The cooks at El Diablo restaurant in the Canary Islands use the heat from a still-active volcano to cook their meat instead of utilizing fire, electricity, or natural gas.
A restaurant in the Canary Islands is raising the bar on barbecue.
El Diablo’s chefs cook their steak over a live volcano instead of using fire, electricity, or natural gas.
Rather than erupting with lava as it hasn’t done since 1824, the unique grill is heated to a temperature of between 400 and 600 degrees Celsius thanks to an iron grate placed over a round basalt pit.

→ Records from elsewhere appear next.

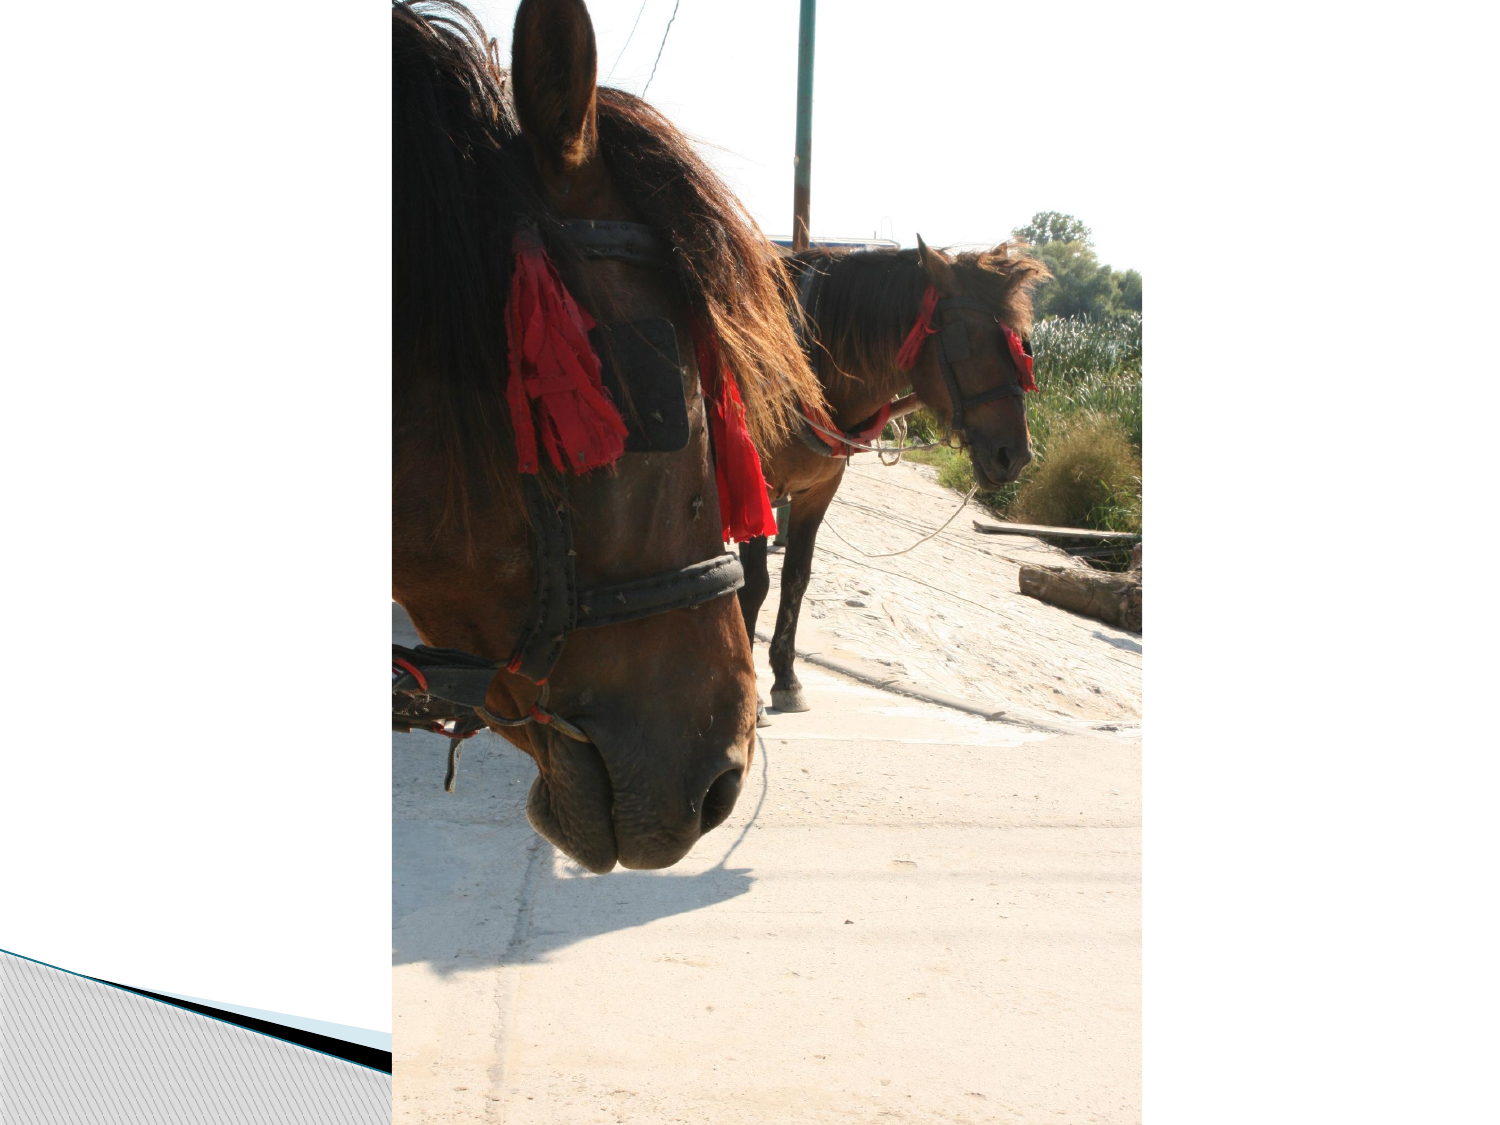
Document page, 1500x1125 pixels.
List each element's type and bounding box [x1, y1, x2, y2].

text_box [391, 0, 1143, 1125]
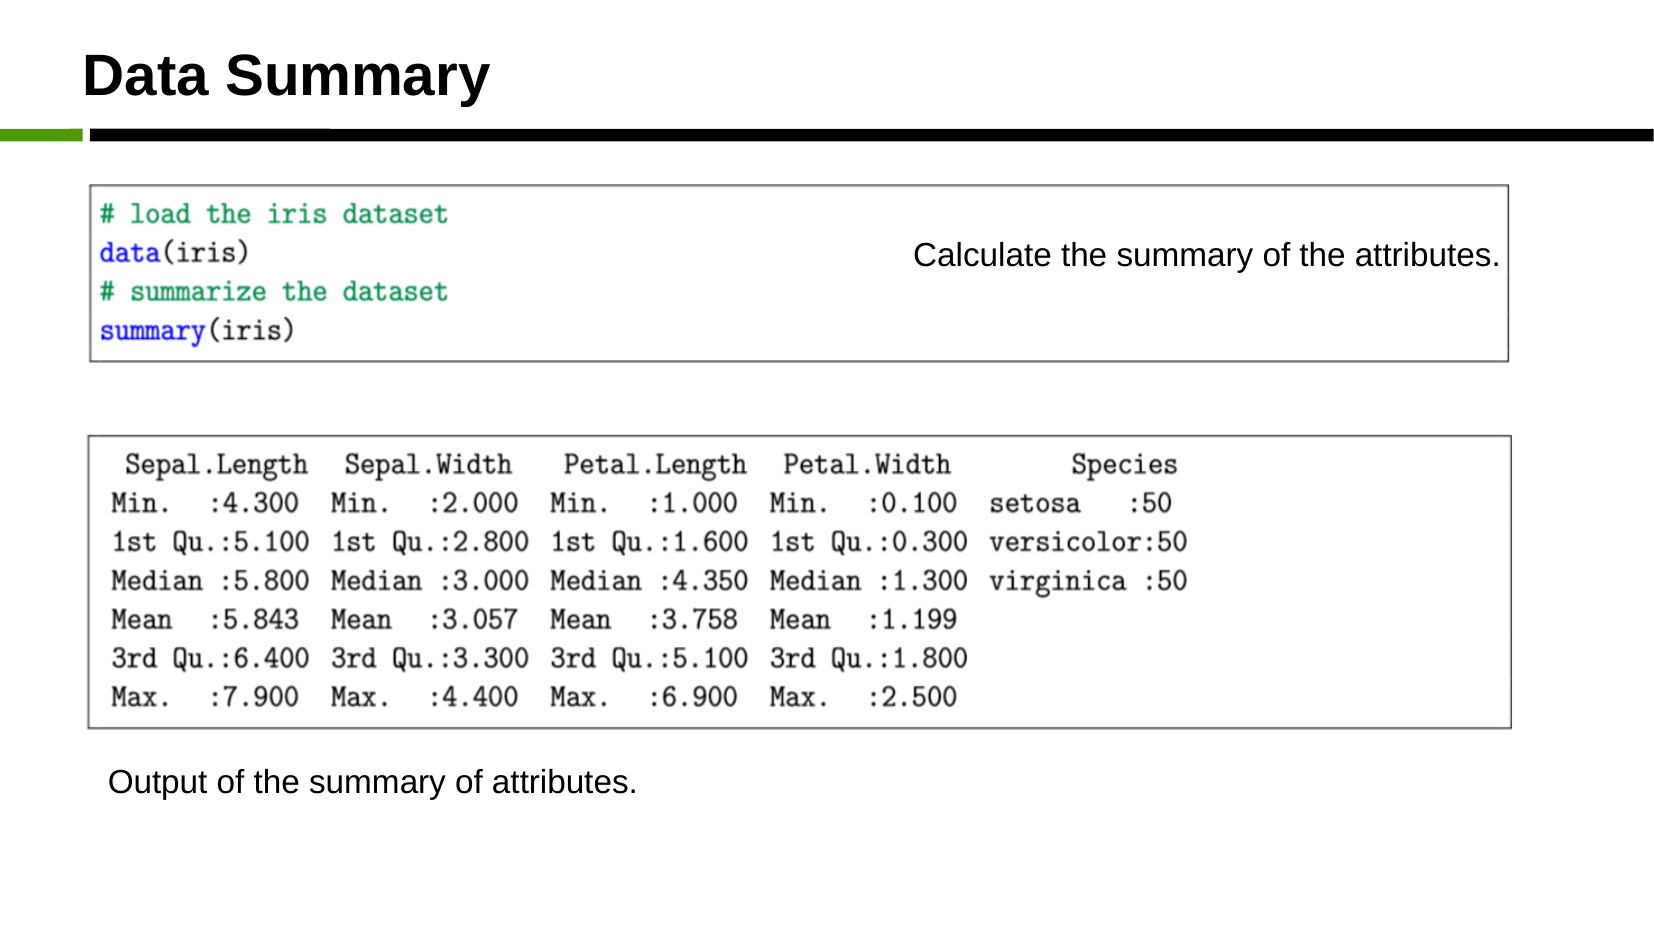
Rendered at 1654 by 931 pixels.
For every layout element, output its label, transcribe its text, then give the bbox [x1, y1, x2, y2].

text_box Calculate the summary of the attributes. [83, 178, 1517, 368]
text_box [89, 164, 1560, 413]
text_box Data Summary [82, 37, 1571, 192]
picture [80, 424, 1521, 737]
text_box Output of the summary of attributes. [93, 753, 1023, 842]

Using a geothermal burner, the El Diablo cooks prepare lamb, poultry, and fish for use in traditional Canarian recipes. Though a special Tuesday evening reservation can be made in advance for 50 euros, which includes a tour, a three-course meal, and transportation to and from nearby hotels, it is best to arrive early for dinner because the kitchen closes at 3:30 pm.
In 1970, local architect César Manrique completed the construction of the volcano-powered kitchen as part of a commission to construct a restaurant atop a peak in the Fire Mountains, which are part of Timanfaya National Park on the island of Lanzarote. He and other designers constructed nine layers of basalt rock to serve as the restaurant’s base, leaving part of it exposed to the heat because they were unable to build the foundations because of the extreme heat of the ground.
Today, the restaurant‘s floor to ceiling windows provide sweeping views of the black lava fields, cones, craters, and volcanic calderas of the park. Because of little rainfall and government protection, the landscape hasn’t changed much since the previous eruption.